In an era where even many role-playing games are under twenty hours long, Jedi Knight *still* takes me more than 25 – 30 hours to finish and many of the battles and areas are quite challenging! But as I stood over the fallen Jerec and watched the credits, it wasn’t the length in terms of hours that struck me. It was that after a decade this remains one of my all-time favorite games, a story with characters and settings that have stood the test of time while so many others have fallen by the way side. Jedi Knight may be 10 years old, and Kyle Katarn might have been farmed out to the old Jedi home, but this game is one of those enduring classics. If you have played it in the past, give it another go and enjoy the ride – and if you haven’t, enjoy the fact that any PC you could possibly buy now is overpowered for the game, and enjoy one of the great classics of video game history.

12 Responses to “Ten years of Jedi Katarn”

  1. Nostaligia FTW!

  2. Nice job Mike. You kinda nailed what it was like reviewing this game when it came out. Before Half-Life this was the only real example of narrative in FPS and the Boss structure is exactly why I still consider Jedi Knight II a failure by comparison. Why Raven didn’t ape the colorful and tactical boss structure, and instead gave us Big Boss Barney the Dinosaur, I’ll never know…

  3. Man I love the Jedi Knight series. The multiplayer was my favorite part. Light sabre battles all over and a player made set of rules to follow (bow before battle, step back, draw sabres, etc). It was a blast.

    Hmmm, where did I put those CDs?

  4. Jedi Knight II: Jedi Outcast was the first truly immersive FPS that I had played. As a Mac user, I’ve been unable to play Jedi Knight but I’ve purchased the game online and I’ll be spending some time on my mate’s PC no doubt. I’ve enjoyed the story of Kyle Katarn and find it truly compelling. He’s easier to identify with than young Luke Skywalker and rather than rehashing scenes from the movies, here is an original story with great characters, locations, drama and decent acting. I’ve watched the FMV cutscenes on YouTube. Your review has pushed me to finally order a 10 year old PC game so I can finally experience the full saga of Teh Katarn, the only star wars video game character to appear in the Star Wars novels and comics. Now to play through Dark Forces again before my parcel arrives.

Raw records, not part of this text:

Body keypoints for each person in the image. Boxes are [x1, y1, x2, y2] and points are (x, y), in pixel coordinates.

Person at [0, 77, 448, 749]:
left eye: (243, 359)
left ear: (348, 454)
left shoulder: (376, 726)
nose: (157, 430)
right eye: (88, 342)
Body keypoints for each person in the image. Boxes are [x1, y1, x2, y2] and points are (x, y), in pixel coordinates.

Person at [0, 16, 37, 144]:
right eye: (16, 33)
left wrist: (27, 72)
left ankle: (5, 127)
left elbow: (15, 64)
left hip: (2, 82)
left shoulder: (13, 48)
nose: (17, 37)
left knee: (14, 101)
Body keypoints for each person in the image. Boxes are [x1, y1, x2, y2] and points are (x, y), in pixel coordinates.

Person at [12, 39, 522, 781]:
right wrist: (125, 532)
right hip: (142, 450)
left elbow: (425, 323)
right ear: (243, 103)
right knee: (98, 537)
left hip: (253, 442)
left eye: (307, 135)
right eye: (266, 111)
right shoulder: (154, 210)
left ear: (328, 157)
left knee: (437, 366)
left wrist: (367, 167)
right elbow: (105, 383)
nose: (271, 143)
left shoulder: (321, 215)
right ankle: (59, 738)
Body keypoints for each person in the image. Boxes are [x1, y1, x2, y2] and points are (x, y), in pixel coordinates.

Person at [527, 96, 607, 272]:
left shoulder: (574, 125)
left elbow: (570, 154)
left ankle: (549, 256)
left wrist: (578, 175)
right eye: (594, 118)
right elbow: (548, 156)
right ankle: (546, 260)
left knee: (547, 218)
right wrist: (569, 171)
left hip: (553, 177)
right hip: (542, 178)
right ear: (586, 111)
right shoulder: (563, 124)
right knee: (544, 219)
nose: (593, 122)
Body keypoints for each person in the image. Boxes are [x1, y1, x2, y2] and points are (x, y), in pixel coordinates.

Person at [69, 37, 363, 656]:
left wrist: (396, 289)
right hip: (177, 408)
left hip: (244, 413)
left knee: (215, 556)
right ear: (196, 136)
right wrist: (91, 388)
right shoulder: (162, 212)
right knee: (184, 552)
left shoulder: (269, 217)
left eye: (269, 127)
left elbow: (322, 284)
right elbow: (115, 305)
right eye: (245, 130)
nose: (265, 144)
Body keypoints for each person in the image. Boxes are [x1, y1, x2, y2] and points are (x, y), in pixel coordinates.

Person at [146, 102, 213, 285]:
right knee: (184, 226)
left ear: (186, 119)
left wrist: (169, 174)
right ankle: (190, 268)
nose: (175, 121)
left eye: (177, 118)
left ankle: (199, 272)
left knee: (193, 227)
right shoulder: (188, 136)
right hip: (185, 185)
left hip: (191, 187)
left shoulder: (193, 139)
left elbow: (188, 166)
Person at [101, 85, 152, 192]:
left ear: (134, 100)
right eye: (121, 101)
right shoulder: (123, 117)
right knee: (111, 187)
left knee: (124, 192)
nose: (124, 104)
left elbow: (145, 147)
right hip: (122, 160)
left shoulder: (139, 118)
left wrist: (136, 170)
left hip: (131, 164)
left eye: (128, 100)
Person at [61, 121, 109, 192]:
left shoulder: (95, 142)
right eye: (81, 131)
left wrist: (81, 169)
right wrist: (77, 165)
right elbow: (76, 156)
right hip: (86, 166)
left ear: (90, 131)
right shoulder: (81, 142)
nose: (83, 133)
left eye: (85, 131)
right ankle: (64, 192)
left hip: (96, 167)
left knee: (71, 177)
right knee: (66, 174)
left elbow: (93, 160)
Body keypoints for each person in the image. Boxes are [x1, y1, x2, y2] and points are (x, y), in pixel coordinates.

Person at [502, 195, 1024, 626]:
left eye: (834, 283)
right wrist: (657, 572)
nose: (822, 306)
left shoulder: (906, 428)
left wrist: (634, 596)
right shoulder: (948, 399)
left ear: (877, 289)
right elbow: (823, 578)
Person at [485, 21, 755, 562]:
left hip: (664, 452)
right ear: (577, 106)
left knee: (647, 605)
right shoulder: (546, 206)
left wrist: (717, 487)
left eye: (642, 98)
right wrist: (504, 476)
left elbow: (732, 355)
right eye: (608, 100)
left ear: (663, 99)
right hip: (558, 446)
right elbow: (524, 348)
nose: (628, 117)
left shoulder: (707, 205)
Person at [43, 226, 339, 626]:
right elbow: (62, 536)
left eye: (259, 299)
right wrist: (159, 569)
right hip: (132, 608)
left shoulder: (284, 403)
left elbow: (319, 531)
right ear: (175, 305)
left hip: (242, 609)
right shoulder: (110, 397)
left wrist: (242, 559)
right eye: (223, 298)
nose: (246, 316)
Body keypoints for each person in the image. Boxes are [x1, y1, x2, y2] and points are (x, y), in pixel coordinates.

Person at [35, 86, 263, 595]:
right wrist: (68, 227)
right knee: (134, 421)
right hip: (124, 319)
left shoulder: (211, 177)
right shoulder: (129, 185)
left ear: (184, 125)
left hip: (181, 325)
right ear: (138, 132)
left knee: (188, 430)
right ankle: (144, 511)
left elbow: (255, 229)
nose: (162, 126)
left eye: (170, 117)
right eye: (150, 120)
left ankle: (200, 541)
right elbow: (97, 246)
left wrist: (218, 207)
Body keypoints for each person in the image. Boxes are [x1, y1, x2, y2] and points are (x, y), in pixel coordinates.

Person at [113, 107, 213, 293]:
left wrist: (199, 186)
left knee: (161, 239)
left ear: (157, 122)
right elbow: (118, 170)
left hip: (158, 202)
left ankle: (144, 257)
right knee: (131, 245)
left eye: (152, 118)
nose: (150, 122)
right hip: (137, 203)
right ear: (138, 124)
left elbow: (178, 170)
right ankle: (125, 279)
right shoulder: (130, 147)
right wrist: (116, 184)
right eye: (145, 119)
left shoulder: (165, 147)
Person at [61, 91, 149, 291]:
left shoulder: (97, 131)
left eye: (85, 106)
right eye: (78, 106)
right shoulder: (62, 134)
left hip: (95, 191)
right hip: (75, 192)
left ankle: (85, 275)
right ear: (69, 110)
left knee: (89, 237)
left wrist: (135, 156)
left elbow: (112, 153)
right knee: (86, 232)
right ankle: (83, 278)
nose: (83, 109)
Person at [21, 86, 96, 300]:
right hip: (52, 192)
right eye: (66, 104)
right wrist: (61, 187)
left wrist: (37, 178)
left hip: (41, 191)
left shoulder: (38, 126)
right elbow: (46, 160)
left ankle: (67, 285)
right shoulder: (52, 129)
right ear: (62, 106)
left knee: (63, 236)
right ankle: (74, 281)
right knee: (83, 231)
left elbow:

  5. If you have a new enough (i.e. Intel based) Mac, I strongly recommend BootCamp so you can run more PC games. My Dell XPS gaming laptop rarely sees the light of day …

  6. I’m still on a PowerBook G4, which plays Jedi Outcast and Jedi Academy well, but upgrading soon to MacBook Pro. What Windows version should I use to run Jedi Knight and Mysteries of The Sith? Will they run on WinXP?

  7. I neglected to thank you, Mike, for a well written review!

  8. I run WinXP on one of my MacBook Pros, and that is where I ran Jedi Knight for this. It runs great – heck, I ran Mysteries of the Sith on Vista for an upcoming (tomorrow) retrospective. All you have to do is use the JK.exe (and Sith.exe file in the program folder to start them.

  9. Thank you, Mike! I’ll be buying a new MacBook Pro within a month.